L'entreprise prend donc un crédit. Ce crédit doit lui permettre de réaliser l'investissement souhaité. Comment est rendue possible cette intermédiation? En réalité, la banque va d'une part collecter des ressources auprès de clients qui sont excédentaires, qui ont donc une capacité de financement et, d'autre part, accorder des prêts (on parle d'octroi de prêts) à des agents économiques qui sont eux déficitaires, qui ont donc un besoin de financement. La banque est donc à la fois débiteur et créancier.

D'après Gurley et Shaw, l'intermédiation implique en fait la création de deux dettes distinctes :

  • la dette primaire : c'est la dette de la banque à l'égard des épargnants, à l'égard des agents qui ont donc apporté des ressources
  • la dette secondaire : c'est la dette des emprunteurs à l'égard de la banque

La banque, lorsqu'elle réalise un prêt, va pour cela créer de la monnaie nouvelle : on parle dans ce cas d'une inscription en compte courant. Il s'agit donc là d'un financement monétaire. On le différencie du financement dit "non monétaire", qui lui est lié à des ressources préexistantes. Le financement non monétaire est avant tout caractéristique des marchés financiers. Les institutions financières non bancaires (quelques exemples : Sofinco, Cetelem, Crédit foncier…) ne vont, elles, pas créer la monnaie prêtée, mais vont en fait elles-mêmes emprunter pour pouvoir réaliser le prêt.

Pourquoi l'intermédiation bancaire ?

Qu'est-ce qui fait que les entreprises privilégient parfois la voie de l'intermédiation bancaire à celle des marchés de capitaux? Il est tout d'abord nécessaire de préciser que la banque offre à ses clients des services qui peuvent se révéler particulièrement utiles. Ainsi, elle met des coffres à disposition de ses clients (protection de l'épargne) ; elle fournit également des informations ; elle peut réaliser des opérations de gestion et de courtage des devises et des titres. La banque offre en définitive un cadre sécurisant aux agents économiques qui la sollicitent.

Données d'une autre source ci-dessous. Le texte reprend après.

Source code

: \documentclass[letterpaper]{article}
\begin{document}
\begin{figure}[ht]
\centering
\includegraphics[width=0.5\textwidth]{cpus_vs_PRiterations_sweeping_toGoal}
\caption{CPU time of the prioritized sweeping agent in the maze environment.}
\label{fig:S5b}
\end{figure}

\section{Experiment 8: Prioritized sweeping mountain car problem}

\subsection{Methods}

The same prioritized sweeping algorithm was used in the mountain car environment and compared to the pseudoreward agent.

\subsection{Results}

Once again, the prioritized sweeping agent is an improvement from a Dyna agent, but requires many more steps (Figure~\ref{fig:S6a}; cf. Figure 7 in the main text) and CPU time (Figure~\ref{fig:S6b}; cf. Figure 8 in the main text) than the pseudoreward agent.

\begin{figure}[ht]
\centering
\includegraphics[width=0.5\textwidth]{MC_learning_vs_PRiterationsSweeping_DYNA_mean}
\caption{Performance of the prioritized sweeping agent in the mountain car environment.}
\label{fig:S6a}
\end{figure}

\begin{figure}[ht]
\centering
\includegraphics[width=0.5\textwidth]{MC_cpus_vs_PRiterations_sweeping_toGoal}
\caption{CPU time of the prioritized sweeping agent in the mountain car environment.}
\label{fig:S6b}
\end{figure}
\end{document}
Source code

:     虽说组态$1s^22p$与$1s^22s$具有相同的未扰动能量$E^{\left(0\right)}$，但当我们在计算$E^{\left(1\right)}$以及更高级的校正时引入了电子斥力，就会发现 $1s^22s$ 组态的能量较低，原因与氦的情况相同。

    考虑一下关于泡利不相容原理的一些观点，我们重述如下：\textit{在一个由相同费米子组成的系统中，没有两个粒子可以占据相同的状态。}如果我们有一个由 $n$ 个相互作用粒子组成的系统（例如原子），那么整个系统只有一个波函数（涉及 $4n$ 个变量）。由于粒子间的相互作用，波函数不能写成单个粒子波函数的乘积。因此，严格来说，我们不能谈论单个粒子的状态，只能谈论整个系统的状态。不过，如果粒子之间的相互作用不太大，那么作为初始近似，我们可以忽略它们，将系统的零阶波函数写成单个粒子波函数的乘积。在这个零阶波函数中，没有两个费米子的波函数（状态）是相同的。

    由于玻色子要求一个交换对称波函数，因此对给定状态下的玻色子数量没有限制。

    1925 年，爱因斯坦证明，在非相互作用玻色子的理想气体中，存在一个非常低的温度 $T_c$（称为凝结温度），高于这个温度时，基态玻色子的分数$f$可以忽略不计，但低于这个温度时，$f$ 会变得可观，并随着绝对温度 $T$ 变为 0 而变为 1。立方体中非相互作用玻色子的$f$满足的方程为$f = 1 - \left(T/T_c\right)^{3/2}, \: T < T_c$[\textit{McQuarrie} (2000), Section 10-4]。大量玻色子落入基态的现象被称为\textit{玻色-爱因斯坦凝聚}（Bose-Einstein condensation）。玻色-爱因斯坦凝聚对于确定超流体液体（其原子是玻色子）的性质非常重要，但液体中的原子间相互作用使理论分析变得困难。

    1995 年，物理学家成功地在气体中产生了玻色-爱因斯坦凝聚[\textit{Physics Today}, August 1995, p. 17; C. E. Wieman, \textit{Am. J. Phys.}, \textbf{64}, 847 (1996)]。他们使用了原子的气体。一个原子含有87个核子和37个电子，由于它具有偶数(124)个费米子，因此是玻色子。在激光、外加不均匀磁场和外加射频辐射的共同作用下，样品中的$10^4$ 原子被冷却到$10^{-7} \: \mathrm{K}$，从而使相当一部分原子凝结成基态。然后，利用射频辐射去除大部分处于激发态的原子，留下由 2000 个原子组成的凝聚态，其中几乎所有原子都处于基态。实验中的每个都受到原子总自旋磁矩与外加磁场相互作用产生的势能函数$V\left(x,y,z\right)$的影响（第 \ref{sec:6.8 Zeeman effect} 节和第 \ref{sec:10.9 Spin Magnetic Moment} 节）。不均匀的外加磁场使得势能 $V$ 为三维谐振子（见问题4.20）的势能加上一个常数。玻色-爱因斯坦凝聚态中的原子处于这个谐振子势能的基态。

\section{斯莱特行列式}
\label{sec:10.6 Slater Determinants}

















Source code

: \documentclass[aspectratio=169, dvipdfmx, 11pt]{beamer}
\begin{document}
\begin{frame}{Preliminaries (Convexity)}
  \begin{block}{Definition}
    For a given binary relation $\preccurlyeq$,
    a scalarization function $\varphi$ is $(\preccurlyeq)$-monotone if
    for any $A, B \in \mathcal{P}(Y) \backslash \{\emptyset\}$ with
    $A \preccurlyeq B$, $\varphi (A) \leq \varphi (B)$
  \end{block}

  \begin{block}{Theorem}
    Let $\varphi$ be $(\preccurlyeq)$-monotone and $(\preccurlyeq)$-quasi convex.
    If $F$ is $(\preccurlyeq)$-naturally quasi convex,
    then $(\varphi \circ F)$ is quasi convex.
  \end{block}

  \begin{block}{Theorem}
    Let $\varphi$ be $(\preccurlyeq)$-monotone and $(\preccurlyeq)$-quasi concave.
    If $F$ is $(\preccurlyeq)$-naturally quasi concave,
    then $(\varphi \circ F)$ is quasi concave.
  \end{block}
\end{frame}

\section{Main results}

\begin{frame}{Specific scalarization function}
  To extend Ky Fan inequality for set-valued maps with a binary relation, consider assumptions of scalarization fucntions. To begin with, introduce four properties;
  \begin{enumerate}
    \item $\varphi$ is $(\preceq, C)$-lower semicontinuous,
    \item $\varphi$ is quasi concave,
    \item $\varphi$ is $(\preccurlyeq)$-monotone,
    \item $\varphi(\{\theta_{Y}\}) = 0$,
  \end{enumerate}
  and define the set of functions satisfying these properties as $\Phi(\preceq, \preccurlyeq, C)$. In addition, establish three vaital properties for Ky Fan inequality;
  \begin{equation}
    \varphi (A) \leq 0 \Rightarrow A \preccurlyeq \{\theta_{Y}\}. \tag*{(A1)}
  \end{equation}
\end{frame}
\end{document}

D'autre part, la banque résout un problème particulier : celui de la différence de vision entre investisseurs et épargnants. De quoi s'agit-il exactement? En fait, les investisseurs préfèrent en règle générale emprunter sur le long terme (au moins cinq à dix ans) tandis que les épargnants souhaitent eux généralement prêter à plus court terme. Ce phénomène est caractéristique de ce que John Maynard Keynes appelle la préférence pour la liquidité. Nous avons dit que la banque pouvait résoudre ce problème. En effet, la banque va créer de la monnaie pour les prêts à long terme et elle va ensuite se refinancer grâce aux dépôts "courts" des épargnants. Il y a cependant là un risque : si les dépôts diminuent, les entrées et les sorties de monnaie ne vont plus correspondre. On parle d'un risque d'illiquidité. C'est pour cela que la Banque centrale surveille particulièrement les institutions financières qui, comme les banques, ont un pouvoir de transformation.

Enfin, et c'est là le plus important, les banques permettent en quelque sorte de créer un lien logique entre le présent et le futur de l'entreprise. Ce lien se traduit par un mécanisme que nous allons maintenant vous décrire. L'investissement à crédit permet en fait de réaliser une production, laquelle doit déboucher sur des revenus. Ces revenus sont censés permettre la constitution d'une épargne, laquelle va permettre le remboursement du crédit. L'entreprise peut alors à nouveau, si elle le souhaite, investir. On parle habituellement ici de bouclage du circuit par la création monétaire.